Famous Red Mutton Curry – Laal Maas
A Rajasthani Curry, so the menu informed me, the Masala was Thick as promised. The – red – was thankfully down to the abundant Tomato content. With shredded Onion featuring prominently, the Masala was more of a mixture than the Mainstream blend.
The Spice Level I noted as – reasonable. The Seasoning was decidedly lacking, consequently there was no big hit of Flavour coming from the Curry, a real pity. The Meat was cooked to perfection, well-tender.
As feared, the Figs swamped the palate with their distinctive Flavour, whether this was indeed masking that of the Curry, I’ll never know. At least I had found a distinct source of Flavour. This was – Curry – but not as I know it.
I ate the lot, all the Curry and the Naan. For the Hector, finishing a whole Naan is a rare event. London Portions can be the only explanation here, yet we’re a good bit south of the metropolis.
Chicken Chettinad
South Indian – the menu informed us, I should hope so. Coriander topped the light brown Masala. The viscous texture was far removed from the predicted Shorva, a definite – plus.

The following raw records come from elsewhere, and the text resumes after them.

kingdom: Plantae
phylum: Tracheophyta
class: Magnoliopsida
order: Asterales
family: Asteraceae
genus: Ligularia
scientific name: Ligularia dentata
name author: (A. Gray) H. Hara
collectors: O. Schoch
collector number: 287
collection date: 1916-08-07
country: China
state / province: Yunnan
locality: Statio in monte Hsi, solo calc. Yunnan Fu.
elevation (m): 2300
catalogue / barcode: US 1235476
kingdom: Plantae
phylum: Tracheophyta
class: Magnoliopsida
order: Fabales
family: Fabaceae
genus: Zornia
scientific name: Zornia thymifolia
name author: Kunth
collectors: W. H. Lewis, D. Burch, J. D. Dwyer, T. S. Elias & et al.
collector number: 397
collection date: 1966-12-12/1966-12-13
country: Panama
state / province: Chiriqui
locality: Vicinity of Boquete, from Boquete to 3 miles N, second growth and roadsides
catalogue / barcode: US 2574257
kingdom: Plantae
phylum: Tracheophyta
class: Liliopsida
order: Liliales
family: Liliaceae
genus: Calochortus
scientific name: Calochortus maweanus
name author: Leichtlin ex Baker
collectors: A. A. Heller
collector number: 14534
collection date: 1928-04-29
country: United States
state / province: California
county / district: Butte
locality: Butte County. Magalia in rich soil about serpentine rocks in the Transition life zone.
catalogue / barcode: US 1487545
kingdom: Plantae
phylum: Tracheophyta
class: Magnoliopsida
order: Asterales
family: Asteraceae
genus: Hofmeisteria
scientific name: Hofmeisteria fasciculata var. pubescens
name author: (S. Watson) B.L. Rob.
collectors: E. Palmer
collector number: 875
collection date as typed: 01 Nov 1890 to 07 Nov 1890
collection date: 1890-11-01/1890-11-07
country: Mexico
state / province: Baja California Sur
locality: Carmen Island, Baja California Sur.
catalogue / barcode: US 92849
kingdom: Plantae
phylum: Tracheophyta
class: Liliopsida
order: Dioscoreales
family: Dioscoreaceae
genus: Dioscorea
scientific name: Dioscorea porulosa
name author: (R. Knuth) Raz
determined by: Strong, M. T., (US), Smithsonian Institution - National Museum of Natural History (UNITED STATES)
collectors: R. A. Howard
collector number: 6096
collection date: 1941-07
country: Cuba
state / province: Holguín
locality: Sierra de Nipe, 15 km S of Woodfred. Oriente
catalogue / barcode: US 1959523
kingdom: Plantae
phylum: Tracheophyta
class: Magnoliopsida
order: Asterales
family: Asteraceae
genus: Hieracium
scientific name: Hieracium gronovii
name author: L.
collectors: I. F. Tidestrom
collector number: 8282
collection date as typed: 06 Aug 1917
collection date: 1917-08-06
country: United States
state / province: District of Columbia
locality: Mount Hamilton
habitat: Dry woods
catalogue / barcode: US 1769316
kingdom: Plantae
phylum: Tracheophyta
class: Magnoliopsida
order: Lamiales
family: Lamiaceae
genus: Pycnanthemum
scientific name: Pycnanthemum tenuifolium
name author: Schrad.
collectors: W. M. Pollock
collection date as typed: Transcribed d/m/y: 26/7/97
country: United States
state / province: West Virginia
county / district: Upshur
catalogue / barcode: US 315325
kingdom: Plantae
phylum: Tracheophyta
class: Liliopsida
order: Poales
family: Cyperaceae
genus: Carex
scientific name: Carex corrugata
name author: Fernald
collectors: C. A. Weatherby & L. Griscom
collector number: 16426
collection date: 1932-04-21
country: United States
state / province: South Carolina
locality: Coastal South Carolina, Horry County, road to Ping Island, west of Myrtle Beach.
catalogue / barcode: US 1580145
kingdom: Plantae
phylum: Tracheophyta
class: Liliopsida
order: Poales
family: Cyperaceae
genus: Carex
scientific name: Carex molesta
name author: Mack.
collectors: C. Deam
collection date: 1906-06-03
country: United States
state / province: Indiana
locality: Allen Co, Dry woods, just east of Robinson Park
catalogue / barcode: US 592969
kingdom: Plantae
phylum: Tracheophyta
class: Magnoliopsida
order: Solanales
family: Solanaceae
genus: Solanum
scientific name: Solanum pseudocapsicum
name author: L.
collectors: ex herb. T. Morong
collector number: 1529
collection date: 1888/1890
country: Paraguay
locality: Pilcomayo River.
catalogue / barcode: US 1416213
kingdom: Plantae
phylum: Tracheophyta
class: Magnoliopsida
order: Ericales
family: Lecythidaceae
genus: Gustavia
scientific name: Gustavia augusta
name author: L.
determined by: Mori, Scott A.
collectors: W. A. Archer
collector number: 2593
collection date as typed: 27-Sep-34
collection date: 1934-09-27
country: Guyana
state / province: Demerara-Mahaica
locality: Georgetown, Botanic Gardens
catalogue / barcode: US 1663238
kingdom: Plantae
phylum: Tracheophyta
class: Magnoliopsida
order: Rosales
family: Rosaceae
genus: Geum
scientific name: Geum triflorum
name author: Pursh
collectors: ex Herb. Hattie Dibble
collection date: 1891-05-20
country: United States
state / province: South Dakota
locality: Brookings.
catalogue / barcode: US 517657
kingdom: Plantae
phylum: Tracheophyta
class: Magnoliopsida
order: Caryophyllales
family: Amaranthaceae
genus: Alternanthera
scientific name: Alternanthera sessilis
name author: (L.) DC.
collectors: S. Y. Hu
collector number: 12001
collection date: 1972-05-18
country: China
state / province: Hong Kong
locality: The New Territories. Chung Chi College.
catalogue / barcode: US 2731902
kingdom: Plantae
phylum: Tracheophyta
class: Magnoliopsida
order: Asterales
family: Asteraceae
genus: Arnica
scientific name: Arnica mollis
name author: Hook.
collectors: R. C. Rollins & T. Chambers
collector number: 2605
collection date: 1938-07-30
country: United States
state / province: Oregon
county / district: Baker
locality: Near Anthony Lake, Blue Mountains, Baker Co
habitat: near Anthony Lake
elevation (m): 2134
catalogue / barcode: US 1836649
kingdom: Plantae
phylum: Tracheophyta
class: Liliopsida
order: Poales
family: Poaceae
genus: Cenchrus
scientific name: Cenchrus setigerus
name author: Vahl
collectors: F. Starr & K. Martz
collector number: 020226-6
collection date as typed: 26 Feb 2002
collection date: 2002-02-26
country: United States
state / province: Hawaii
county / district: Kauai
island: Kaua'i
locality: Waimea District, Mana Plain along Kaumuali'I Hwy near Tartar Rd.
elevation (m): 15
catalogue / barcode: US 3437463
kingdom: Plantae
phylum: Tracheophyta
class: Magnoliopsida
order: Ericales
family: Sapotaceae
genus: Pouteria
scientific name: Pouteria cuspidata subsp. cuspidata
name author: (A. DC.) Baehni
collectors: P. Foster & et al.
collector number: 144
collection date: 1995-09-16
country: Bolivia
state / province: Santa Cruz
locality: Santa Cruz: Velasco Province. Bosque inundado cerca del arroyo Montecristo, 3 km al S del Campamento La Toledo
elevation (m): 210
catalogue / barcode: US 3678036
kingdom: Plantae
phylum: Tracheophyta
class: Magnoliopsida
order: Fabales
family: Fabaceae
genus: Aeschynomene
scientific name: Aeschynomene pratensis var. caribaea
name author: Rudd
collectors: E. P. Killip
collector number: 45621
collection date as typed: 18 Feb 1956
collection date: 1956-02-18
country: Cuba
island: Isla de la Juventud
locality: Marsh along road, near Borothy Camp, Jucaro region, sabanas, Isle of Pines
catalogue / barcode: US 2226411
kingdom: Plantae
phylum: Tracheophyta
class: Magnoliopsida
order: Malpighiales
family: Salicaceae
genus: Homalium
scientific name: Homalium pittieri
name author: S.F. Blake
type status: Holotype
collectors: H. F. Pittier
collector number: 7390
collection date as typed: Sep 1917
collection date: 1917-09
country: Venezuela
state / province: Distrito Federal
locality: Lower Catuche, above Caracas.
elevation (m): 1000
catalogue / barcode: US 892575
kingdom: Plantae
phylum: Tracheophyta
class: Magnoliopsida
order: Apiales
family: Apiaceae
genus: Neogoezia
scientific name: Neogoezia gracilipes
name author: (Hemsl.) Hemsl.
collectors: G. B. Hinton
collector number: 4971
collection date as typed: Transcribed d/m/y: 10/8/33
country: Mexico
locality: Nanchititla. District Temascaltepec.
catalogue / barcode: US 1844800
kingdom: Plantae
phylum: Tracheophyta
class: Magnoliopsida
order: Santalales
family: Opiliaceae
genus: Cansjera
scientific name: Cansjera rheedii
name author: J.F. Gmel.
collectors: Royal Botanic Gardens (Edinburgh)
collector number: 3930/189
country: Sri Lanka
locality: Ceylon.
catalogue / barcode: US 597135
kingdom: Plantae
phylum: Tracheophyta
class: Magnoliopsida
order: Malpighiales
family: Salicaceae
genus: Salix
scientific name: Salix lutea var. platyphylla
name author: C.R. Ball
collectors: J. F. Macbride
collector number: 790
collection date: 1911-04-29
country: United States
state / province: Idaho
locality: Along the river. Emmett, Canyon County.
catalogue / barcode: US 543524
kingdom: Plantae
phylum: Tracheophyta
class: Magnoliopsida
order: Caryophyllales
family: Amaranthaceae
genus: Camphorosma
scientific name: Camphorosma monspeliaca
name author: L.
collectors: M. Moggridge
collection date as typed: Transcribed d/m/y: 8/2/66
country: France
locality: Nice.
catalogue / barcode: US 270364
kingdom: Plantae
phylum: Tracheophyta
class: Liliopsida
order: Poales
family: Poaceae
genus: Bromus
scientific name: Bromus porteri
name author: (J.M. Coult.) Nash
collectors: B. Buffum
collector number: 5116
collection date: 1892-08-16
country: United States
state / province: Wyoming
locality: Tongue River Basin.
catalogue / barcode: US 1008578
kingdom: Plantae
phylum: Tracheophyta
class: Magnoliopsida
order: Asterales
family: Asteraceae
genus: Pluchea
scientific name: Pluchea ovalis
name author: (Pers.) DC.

Maggie had asked for hers to be served – milder – and this was reportedly achieved. However, when she offered her verdict, she clearly still had Indian Mango’s version in mind:
It was slightly wetter than it needed to be. The flavour and spice level were ok.
Clive offered no comment on his Curry other than the customary statement of enjoyment. A Soupçon of Chettinad and Mushroom Rice came in Hector’s direction. I was looking forward to tasting this.
There may have been Sweetness lingering on the Hector palate, what I sampled was also Sweet. If this was meant to be a South Indian Curry, then where was the associated Smokiness? This was just Curry, a Chicken one at that. I did not recognise this as a – Chettinad.
The manager joined the younger staff in clearing the table, an opperchancity to offer the Calling Card. Discourse was brief, the mention of India, where the three of us have been, was treated with – I have been to India too.
Ah well.
The Bill
£73.10 This included a £6.65 service charge. Cheeky.
The Aftermath
The manager engaged once more. Remnant grains of Mince were spread across the table. He explained that they cook the Mince before adding it to the Naan. A lesson for Maggie who had not appreciated this. He asked what I thought of the fayre.
Restaurant Curry – was the response, Hector too can be curt. I showed Maggie the Oppo – Posh Restaurant Curry is what I had already written. So it goes.
Perhaps I need to define three classes of Curry House: Desi Curry Cafe, Mainstream Restaurant, Posh Restaurant.
Adventures In Real Indian Dining – is written above the door at Zari. Setting foot in Ifield, – where’s Frank? – may have been an adventure, the Laal Maas did not live up to what was hoped for. We might agree to disagree, but in what way was this a Chettinad?